■ Exercise objective: All of the records need to be retyped exactly, with no line dropped.
++++ Given records ++++
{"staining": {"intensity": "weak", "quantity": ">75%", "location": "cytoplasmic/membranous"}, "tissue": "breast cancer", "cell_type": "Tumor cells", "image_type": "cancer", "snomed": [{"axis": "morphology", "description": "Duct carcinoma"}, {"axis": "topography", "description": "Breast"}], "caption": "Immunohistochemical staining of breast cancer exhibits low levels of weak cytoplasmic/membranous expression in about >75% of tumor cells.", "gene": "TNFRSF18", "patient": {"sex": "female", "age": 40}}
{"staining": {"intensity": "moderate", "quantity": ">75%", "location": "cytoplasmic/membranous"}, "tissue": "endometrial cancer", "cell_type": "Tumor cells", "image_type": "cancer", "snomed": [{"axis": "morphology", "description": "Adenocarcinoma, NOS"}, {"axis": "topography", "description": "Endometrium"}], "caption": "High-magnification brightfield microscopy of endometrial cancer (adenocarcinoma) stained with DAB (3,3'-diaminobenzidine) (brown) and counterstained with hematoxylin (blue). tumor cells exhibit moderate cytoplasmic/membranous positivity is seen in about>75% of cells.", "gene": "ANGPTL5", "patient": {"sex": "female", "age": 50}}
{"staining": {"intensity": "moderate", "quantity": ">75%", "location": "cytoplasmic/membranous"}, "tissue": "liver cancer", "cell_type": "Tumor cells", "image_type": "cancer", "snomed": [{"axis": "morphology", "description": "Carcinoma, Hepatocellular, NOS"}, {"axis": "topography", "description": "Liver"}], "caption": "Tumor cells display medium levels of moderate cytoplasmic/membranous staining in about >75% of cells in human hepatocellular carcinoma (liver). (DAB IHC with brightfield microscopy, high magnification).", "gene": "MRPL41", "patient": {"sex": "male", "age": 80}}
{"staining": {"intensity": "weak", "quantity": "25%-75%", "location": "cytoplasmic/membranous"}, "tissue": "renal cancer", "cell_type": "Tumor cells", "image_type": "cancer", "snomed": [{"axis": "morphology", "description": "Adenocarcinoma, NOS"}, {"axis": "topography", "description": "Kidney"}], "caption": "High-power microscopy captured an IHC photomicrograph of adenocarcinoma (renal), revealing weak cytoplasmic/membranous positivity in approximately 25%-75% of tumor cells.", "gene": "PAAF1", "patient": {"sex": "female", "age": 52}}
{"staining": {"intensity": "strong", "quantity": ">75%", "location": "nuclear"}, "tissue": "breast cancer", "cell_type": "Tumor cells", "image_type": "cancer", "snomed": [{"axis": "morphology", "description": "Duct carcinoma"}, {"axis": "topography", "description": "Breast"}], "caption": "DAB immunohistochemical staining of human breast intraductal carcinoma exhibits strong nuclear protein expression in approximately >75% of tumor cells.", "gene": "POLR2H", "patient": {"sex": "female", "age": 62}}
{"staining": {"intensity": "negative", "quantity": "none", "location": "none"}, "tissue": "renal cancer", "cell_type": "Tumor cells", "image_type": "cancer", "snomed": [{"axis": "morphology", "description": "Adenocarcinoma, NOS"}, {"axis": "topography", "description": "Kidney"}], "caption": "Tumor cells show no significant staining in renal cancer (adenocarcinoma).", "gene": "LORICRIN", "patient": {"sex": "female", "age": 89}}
++++
■ Response to the exercise:
{"staining": {"intensity": "weak", "quantity": ">75%", "location": "cytoplasmic/membranous"}, "tissue": "breast cancer", "cell_type": "Tumor cells", "image_type": "cancer", "snomed": [{"axis": "morphology", "description": "Duct carcinoma"}, {"axis": "topography", "description": "Breast"}], "caption": "Immunohistochemical staining of breast cancer exhibits low levels of weak cytoplasmic/membranous expression in about >75% of tumor cells.", "gene": "TNFRSF18", "patient": {"sex": "female", "age": 40}}
{"staining": {"intensity": "moderate", "quantity": ">75%", "location": "cytoplasmic/membranous"}, "tissue": "endometrial cancer", "cell_type": "Tumor cells", "image_type": "cancer", "snomed": [{"axis": "morphology", "description": "Adenocarcinoma, NOS"}, {"axis": "topography", "description": "Endometrium"}], "caption": "High-magnification brightfield microscopy of endometrial cancer (adenocarcinoma) stained with DAB (3,3'-diaminobenzidine) (brown) and counterstained with hematoxylin (blue). tumor cells exhibit moderate cytoplasmic/membranous positivity is seen in about>75% of cells.", "gene": "ANGPTL5", "patient": {"sex": "female", "age": 50}}
{"staining": {"intensity": "moderate", "quantity": ">75%", "location": "cytoplasmic/membranous"}, "tissue": "liver cancer", "cell_type": "Tumor cells", "image_type": "cancer", "snomed": [{"axis": "morphology", "description": "Carcinoma, Hepatocellular, NOS"}, {"axis": "topography", "description": "Liver"}], "caption": "Tumor cells display medium levels of moderate cytoplasmic/membranous staining in about >75% of cells in human hepatocellular carcinoma (liver). (DAB IHC with brightfield microscopy, high magnification).", "gene": "MRPL41", "patient": {"sex": "male", "age": 80}}
{"staining": {"intensity": "weak", "quantity": "25%-75%", "location": "cytoplasmic/membranous"}, "tissue": "renal cancer", "cell_type": "Tumor cells", "image_type": "cancer", "snomed": [{"axis": "morphology", "description": "Adenocarcinoma, NOS"}, {"axis": "topography", "description": "Kidney"}], "caption": "High-power microscopy captured an IHC photomicrograph of adenocarcinoma (renal), revealing weak cytoplasmic/membranous positivity in approximately 25%-75% of tumor cells.", "gene": "PAAF1", "patient": {"sex": "female", "age": 52}}
{"staining": {"intensity": "strong", "quantity": ">75%", "location": "nuclear"}, "tissue": "breast cancer", "cell_type": "Tumor cells", "image_type": "cancer", "snomed": [{"axis": "morphology", "description": "Duct carcinoma"}, {"axis": "topography", "description": "Breast"}], "caption": "DAB immunohistochemical staining of human breast intraductal carcinoma exhibits strong nuclear protein expression in approximately >75% of tumor cells.", "gene": "POLR2H", "patient": {"sex": "female", "age": 62}}
{"staining": {"intensity": "negative", "quantity": "none", "location": "none"}, "tissue": "renal cancer", "cell_type": "Tumor cells", "image_type": "cancer", "snomed": [{"axis": "morphology", "description": "Adenocarcinoma, NOS"}, {"axis": "topography", "description": "Kidney"}], "caption": "Tumor cells show no significant staining in renal cancer (adenocarcinoma).", "gene": "LORICRIN", "patient": {"sex": "female", "age": 89}}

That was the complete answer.